The algorithm uses a generalized trust region to keep each step under control. In order to be accepted a proposed new position x' must satisfy the condition |D (x' - x)| < \delta, where D is a diagonal scaling matrix and \delta is the size of the trust region. The components of D are computed internally, using the column norms of the Jacobian to estimate the sensitivity of the residual to each component of x. This improves the behavior of the algorithm for badly scaled functions.
On each iteration the algorithm attempts to minimize the linear system |F + J p| subject to the constraint |D p| < \Delta.
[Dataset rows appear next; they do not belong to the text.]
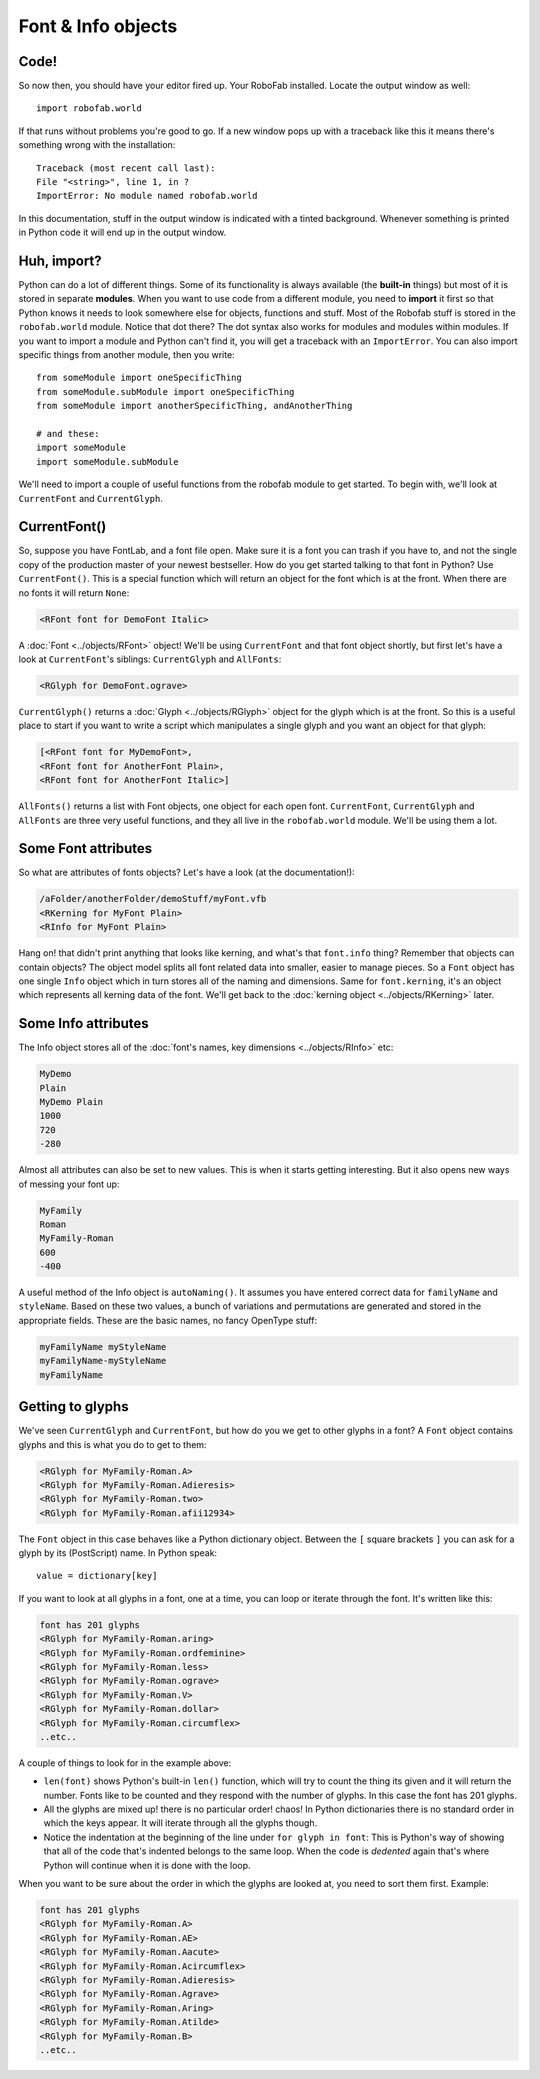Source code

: Font & Info objects
===================

.. image:: ../../images/RFont.gif

Code!
-----

So now then, you should have your editor fired up. Your RoboFab installed. Locate the output window as well::

    import robofab.world

If that runs without problems you're good to go. If a new window pops up with a traceback like this it means there's something wrong with the installation::

    Traceback (most recent call last):
    File "<string>", line 1, in ?
    ImportError: No module named robofab.world

In this documentation, stuff in the output window is indicated with a tinted background. Whenever something is printed in Python code it will end up in the output window.

Huh, import?
------------

Python can do a lot of different things. Some of its functionality is always available (the **built-in** things) but most of it is stored in separate **modules**. When you want to use code from a different module, you need to **import** it first so that Python knows it needs to look somewhere else for objects, functions and stuff. Most of the Robofab stuff is stored in the ``robofab.world`` module. Notice that dot there? The dot syntax also works for modules and modules within modules. If you want to import a module and Python can't find it, you will get a traceback with an ``ImportError``. You can also import specific things from another module, then you write::

    from someModule import oneSpecificThing
    from someModule.subModule import oneSpecificThing
    from someModule import anotherSpecificThing, andAnotherThing
     
    # and these:
    import someModule
    import someModule.subModule

We'll need to import a couple of useful functions from the robofab module to get started. To begin with, we'll look at ``CurrentFont`` and ``CurrentGlyph``. 

CurrentFont()
-------------

So, suppose you have FontLab, and a font file open. Make sure it is a font you can trash if you have to, and not the single copy of the production master of your newest bestseller. How do you get started talking to that font in Python? Use ``CurrentFont()``. This is a special function which will return an object for the font which is at the front. When there are no fonts it will return ``None``:

.. showcode:: ../../examples/talks/session1_00.py

.. code::

    <RFont font for DemoFont Italic>

A :doc:`Font <../objects/RFont>` object! We'll be using ``CurrentFont`` and that font object shortly, but first let's have a look at ``CurrentFont``'s siblings: ``CurrentGlyph`` and ``AllFonts``:

.. showcode:: ../../examples/talks/session1_01.py

.. code::

    <RGlyph for DemoFont.ograve>

``CurrentGlyph()`` returns a :doc:`Glyph <../objects/RGlyph>` object for the glyph which is at the front. So this is a useful place to start if you want to write a script which manipulates a single glyph and you want an object for that glyph:

.. showcode:: ../../examples/talks/session1_02.py

.. code::

    [<RFont font for MyDemoFont>,
    <RFont font for AnotherFont Plain>,
    <RFont font for AnotherFont Italic>]

``AllFonts()`` returns a list with Font objects, one object for each open font. ``CurrentFont``, ``CurrentGlyph`` and ``AllFonts`` are three very useful functions, and they all live in the ``robofab.world`` module. We'll be using them a lot.

Some Font attributes
--------------------

So what are attributes of fonts objects? Let's have a look (at the documentation!):

.. showcode:: ../../examples/talks/session1_03.py

.. code::

    /aFolder/anotherFolder/demoStuff/myFont.vfb
    <RKerning for MyFont Plain>
    <RInfo for MyFont Plain>

Hang on! that didn't print anything that looks like kerning, and what's that ``font.info`` thing? Remember that objects can contain objects? The object model splits all font related data into smaller, easier to manage pieces. So a ``Font`` object has one single ``Info`` object which in turn stores all of the naming and dimensions. Same for ``font.kerning``, it's an object which represents all kerning data of the font. We'll get back to the :doc:`kerning object <../objects/RKerning>` later.

Some Info attributes
--------------------

The Info object stores all of the :doc:`font's names, key dimensions <../objects/RInfo>` etc:

.. showcode:: ../../examples/talks/session1_04.py

.. code::

    MyDemo
    Plain
    MyDemo Plain
    1000
    720
    -280

Almost all attributes can also be set to new values. This is when it starts getting interesting. But it also opens new ways of messing your font up:

.. showcode:: ../../examples/talks/session1_05.py

.. code::

    MyFamily
    Roman
    MyFamily-Roman
    600
    -400

A useful method of the Info object is ``autoNaming()``. It assumes you have entered correct data for ``familyName`` and ``styleName``. Based on these two values, a bunch of variations and permutations are generated and stored in the appropriate fields. These are the basic names, no fancy OpenType stuff:

.. showcode:: ../../examples/talks/session1_06.py

.. code::

    myFamilyName myStyleName
    myFamilyName-myStyleName
    myFamilyName

Getting to glyphs
-----------------

We've seen ``CurrentGlyph`` and ``CurrentFont``, but how do you we get to other glyphs in a font? A ``Font`` object contains glyphs and this is what you do to get to them:

.. showcode:: ../../examples/talks/session1_07.py

.. code::

    <RGlyph for MyFamily-Roman.A>
    <RGlyph for MyFamily-Roman.Adieresis>
    <RGlyph for MyFamily-Roman.two>
    <RGlyph for MyFamily-Roman.afii12934>

The ``Font`` object in this case behaves like a Python dictionary object. Between the ``[`` square brackets ``]`` you can ask for a glyph by its (PostScript) name. In Python speak::

    value = dictionary[key]

If you want to look at all glyphs in a font, one at a time, you can loop or iterate through the font. It's written like this:

.. showcode:: ../../examples/talks/session1_08.py

.. code::

    font has 201 glyphs
    <RGlyph for MyFamily-Roman.aring>
    <RGlyph for MyFamily-Roman.ordfeminine>
    <RGlyph for MyFamily-Roman.less>
    <RGlyph for MyFamily-Roman.ograve>
    <RGlyph for MyFamily-Roman.V>
    <RGlyph for MyFamily-Roman.dollar>
    <RGlyph for MyFamily-Roman.circumflex>
    ..etc..

A couple of things to look for in the example above:

- ``len(font)`` shows Python's built-in ``len()`` function, which will try to count the thing its given and it will return the number. Fonts like to be counted and they respond with the number of glyphs. In this case the font has 201 glyphs.

- All the glyphs are mixed up! there is no particular order! chaos! In Python dictionaries there is no standard order in which the keys appear. It will iterate through all the glyphs though.

- Notice the indentation at the beginning of the line under ``for glyph in font``: This is Python's way of showing that all of the code that's indented belongs to the same loop. When the code is *dedented* again that's where Python will continue when it is done with the loop.

When you want to be sure about the order in which the glyphs are looked at, you need to sort them first. Example:

.. showcode:: ../../examples/talks/session1_09.py

.. code::

    font has 201 glyphs
    <RGlyph for MyFamily-Roman.A>
    <RGlyph for MyFamily-Roman.AE>
    <RGlyph for MyFamily-Roman.Aacute>
    <RGlyph for MyFamily-Roman.Acircumflex>
    <RGlyph for MyFamily-Roman.Adieresis>
    <RGlyph for MyFamily-Roman.Agrave>
    <RGlyph for MyFamily-Roman.Aring>
    <RGlyph for MyFamily-Roman.Atilde>
    <RGlyph for MyFamily-Roman.B>
    ..etc..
The solution to this constrained linear system is found using the Levenberg-Marquardt method.
The proposed step is now tested by evaluating the function at the resulting point, x'. If the step reduces the norm of the function sufficiently, and follows the predicted behavior of the function within the trust region, then it is accepted and the size of the trust region is increased. If the proposed step fails to improve the solution, or differs significantly from the expected behavior within the trust region, then the size of the trust region is decreased and another trial step is computed.
The algorithm also monitors the progress of the solution and returns an error if the changes in the solution are smaller than the machine precision. The possible error codes are,
GSL_ETOLF
- the decrease in the function falls below machine precision
GSL_ETOLX
- the change in the position vector falls below machine precision
GSL_ETOLG
- the norm of the gradient, relative to the norm of the function, falls below machine precision
These error codes indicate that further iterations will be unlikely to change the solution from its current value.
This is an unscaled version of the lmder algorithm. The elements of the diagonal scaling matrix D are set to 1. This algorithm may be useful in circumstances where the scaled version of lmder converges too slowly, or the function is already scaled appropriately.